Below are records; report the number of lines among them that include the word "nicht", and nothing further.
┌──
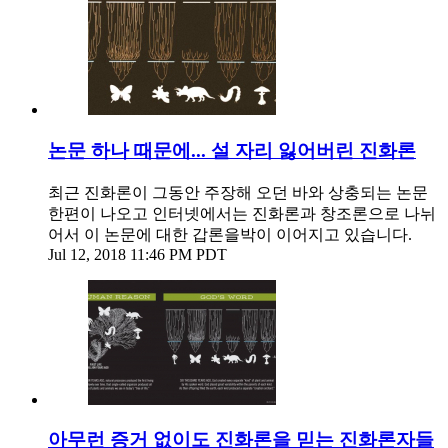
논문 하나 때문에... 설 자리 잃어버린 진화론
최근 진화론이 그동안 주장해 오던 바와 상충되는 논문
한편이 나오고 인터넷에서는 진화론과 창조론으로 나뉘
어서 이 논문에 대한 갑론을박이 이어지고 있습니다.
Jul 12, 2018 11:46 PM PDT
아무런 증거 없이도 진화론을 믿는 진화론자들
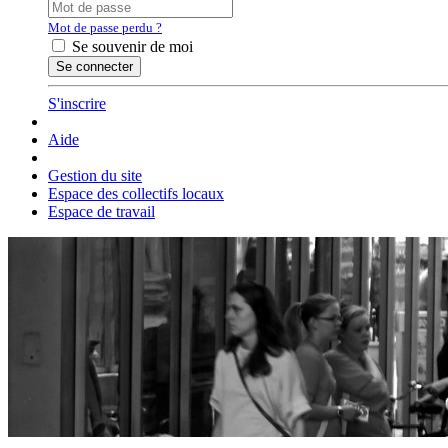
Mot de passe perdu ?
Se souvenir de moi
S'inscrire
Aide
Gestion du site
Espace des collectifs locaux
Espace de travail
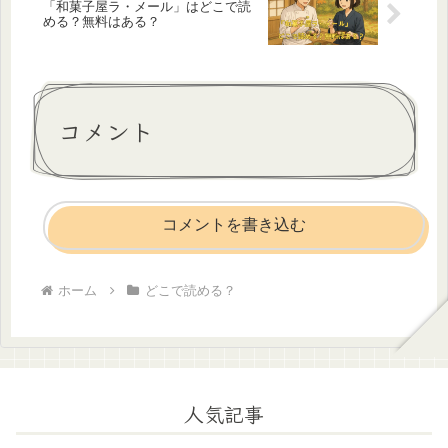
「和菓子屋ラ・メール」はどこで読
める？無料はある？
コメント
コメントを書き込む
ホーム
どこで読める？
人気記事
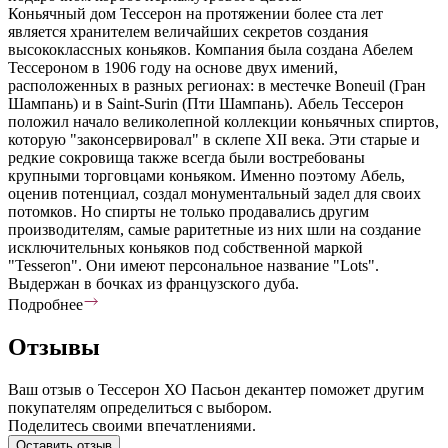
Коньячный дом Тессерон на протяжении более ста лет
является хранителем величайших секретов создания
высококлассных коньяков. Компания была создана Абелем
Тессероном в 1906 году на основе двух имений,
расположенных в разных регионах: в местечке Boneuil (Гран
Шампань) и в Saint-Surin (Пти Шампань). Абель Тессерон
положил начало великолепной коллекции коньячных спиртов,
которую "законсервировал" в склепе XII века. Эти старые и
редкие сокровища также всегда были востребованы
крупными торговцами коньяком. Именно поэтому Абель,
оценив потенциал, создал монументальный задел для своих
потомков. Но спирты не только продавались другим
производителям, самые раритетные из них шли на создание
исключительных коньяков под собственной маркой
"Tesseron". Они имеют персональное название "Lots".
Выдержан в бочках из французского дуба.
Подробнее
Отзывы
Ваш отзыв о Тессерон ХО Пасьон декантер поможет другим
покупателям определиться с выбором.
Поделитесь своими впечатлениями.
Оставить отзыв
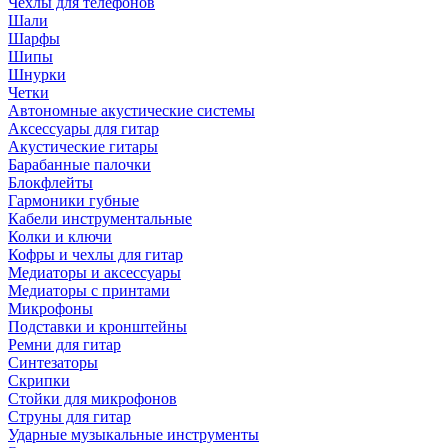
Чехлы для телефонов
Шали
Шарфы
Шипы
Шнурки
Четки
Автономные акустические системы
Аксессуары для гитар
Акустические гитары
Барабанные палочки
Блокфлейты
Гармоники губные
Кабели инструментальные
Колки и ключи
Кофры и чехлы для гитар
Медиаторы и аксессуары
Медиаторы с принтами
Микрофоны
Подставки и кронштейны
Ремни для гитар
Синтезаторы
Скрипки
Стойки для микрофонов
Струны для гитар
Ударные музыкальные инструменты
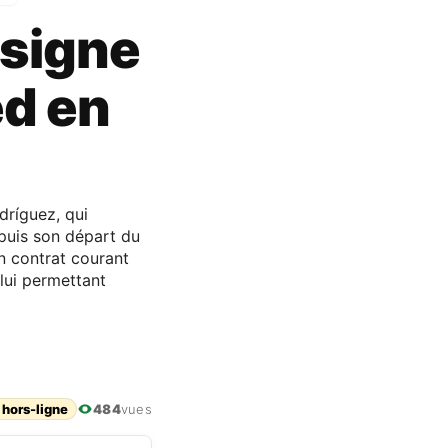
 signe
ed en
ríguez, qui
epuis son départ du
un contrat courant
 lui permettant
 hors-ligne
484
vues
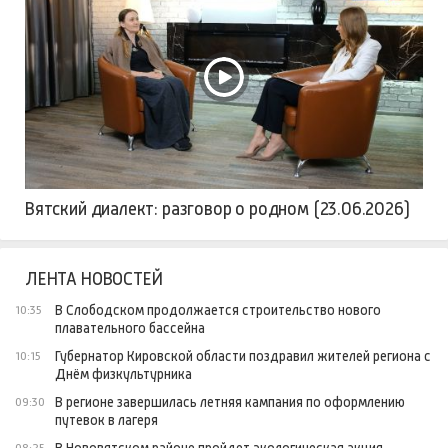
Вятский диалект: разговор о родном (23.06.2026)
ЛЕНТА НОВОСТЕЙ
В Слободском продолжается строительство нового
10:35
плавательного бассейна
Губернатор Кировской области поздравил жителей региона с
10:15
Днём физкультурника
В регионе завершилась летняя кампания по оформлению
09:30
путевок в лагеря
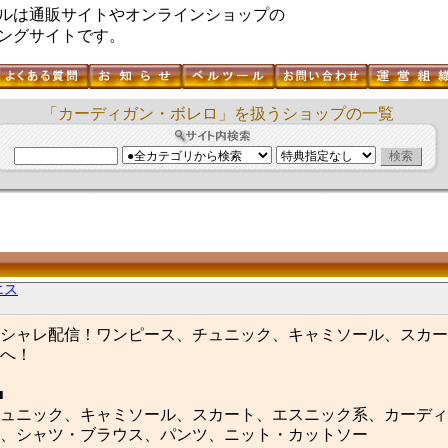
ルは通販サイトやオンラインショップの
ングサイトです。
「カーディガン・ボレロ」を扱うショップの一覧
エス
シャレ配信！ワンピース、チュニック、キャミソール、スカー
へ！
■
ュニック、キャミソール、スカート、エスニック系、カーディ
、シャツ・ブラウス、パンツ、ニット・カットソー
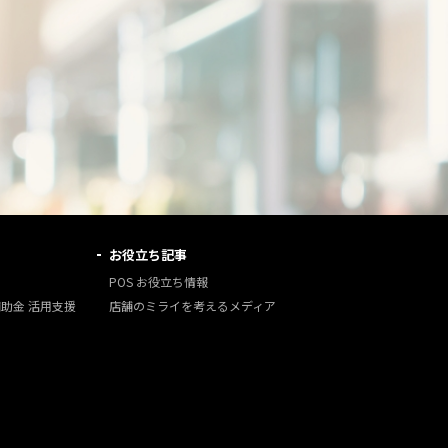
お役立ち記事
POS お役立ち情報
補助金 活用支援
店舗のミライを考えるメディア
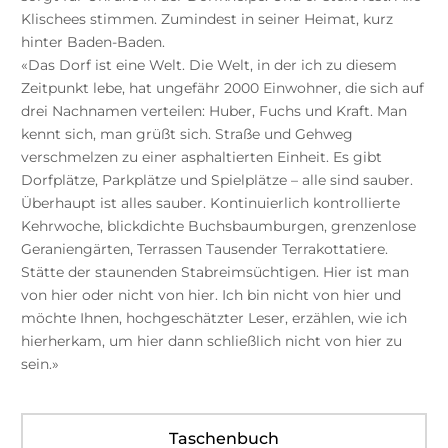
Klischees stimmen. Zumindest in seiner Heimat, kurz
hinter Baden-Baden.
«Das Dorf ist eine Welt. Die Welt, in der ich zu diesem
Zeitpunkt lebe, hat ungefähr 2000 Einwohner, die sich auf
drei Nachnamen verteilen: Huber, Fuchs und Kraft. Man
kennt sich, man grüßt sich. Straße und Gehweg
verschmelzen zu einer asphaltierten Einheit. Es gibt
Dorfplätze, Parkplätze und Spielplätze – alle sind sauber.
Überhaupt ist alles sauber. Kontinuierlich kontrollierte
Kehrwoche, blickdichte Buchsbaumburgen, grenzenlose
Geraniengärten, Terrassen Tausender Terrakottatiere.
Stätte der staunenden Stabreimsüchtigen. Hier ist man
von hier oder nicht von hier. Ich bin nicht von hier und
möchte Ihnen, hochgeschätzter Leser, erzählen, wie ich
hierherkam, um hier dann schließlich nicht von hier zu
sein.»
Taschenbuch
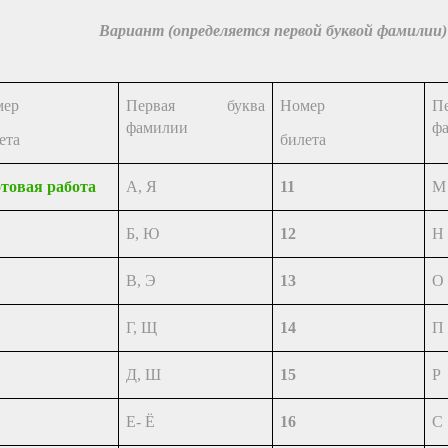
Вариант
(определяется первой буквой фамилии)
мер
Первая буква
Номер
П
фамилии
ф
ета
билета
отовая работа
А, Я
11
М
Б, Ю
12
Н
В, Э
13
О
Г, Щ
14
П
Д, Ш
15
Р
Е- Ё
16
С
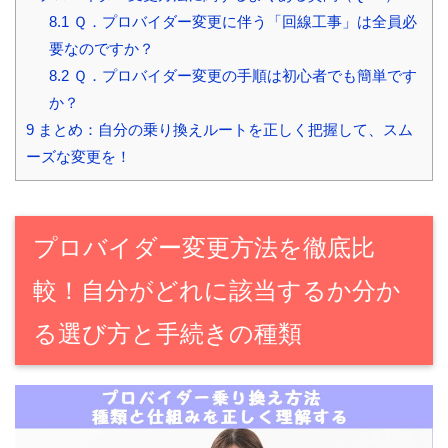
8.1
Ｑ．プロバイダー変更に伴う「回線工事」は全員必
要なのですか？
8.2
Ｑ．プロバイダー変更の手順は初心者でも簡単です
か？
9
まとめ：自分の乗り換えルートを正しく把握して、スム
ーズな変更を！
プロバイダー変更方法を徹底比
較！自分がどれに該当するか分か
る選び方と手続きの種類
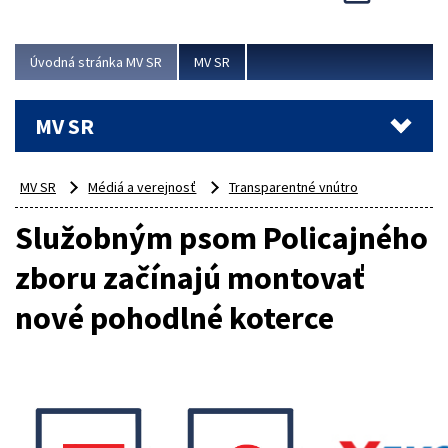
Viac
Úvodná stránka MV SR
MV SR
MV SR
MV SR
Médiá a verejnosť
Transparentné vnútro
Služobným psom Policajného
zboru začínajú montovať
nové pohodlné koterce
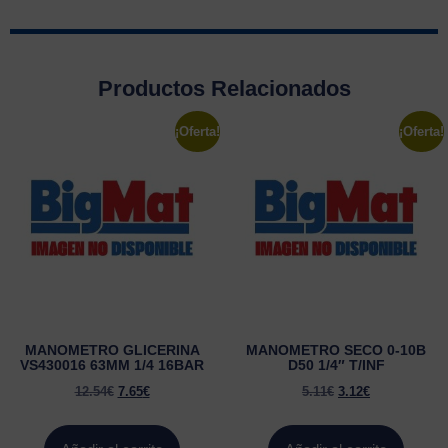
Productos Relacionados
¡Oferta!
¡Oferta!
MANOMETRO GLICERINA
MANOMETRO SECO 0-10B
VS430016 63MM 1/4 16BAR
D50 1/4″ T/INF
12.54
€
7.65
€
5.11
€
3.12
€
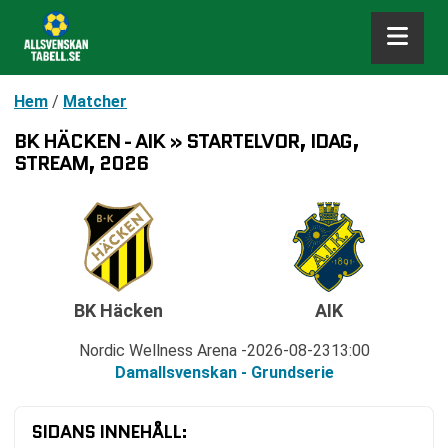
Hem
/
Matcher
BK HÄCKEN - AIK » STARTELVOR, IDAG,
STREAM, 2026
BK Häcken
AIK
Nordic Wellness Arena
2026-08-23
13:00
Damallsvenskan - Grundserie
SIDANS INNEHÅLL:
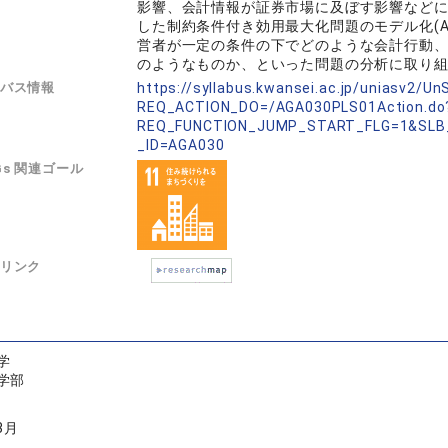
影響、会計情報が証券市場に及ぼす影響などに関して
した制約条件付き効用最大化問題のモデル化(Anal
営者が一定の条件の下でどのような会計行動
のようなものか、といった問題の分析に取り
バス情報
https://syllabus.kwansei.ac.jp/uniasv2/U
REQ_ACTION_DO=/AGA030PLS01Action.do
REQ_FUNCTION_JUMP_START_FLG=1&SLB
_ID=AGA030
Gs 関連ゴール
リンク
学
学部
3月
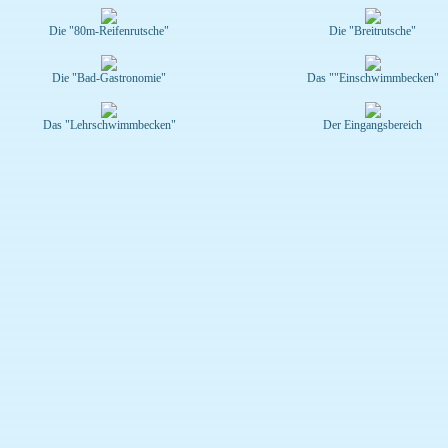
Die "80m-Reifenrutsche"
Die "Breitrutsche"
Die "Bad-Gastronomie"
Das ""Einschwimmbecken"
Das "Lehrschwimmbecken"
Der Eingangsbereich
└──
Completed task
2